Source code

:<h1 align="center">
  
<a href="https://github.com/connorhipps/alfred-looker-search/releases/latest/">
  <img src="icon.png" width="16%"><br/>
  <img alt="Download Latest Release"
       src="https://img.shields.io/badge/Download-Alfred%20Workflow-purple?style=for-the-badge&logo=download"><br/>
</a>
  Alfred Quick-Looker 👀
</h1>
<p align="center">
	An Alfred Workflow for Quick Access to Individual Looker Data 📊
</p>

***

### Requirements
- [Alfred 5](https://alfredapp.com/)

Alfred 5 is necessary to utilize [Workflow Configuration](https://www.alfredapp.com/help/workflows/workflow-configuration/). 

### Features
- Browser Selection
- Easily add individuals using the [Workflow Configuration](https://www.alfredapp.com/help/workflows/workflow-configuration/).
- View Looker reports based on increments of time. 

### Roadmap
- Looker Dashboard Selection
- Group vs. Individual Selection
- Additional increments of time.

» DIRECTIONS FOR THIS TASK
Turn every line of the records into a JSON list of strings, one string per line, and leave out the blank lines.

» TASK SOLUTION
[
  "Source code",
  ":<h1 align=\"center\">",
  "<a href=\"https://github.com/connorhipps/alfred-looker-search/releases/latest/\">",
  "  <img src=\"icon.png\" width=\"16%\"><br/>",
  "  <img alt=\"Download Latest Release\"",
  "       src=\"https://img.shields.io/badge/Download-Alfred%20Workflow-purple?style=for-the-badge&logo=download\"><br/>",
  "</a>",
  "  Alfred Quick-Looker 👀",
  "</h1>",
  "<p align=\"center\">",
  "\tAn Alfred Workflow for Quick Access to Individual Looker Data 📊",
  "</p>",
  "***",
  "### Requirements",
  "- [Alfred 5](https://alfredapp.com/)",
  "Alfred 5 is necessary to utilize [Workflow Configuration](https://www.alfredapp.com/help/workflows/workflow-configuration/). ",
  "### Features",
  "- Browser Selection",
  "- Easily add individuals using the [Workflow Configuration](https://www.alfredapp.com/help/workflows/workflow-configuration/).",
  "- View Looker reports based on increments of time. ",
  "### Roadmap",
  "- Looker Dashboard Selection",
  "- Group vs. Individual Selection",
  "- Additional increments of time."
]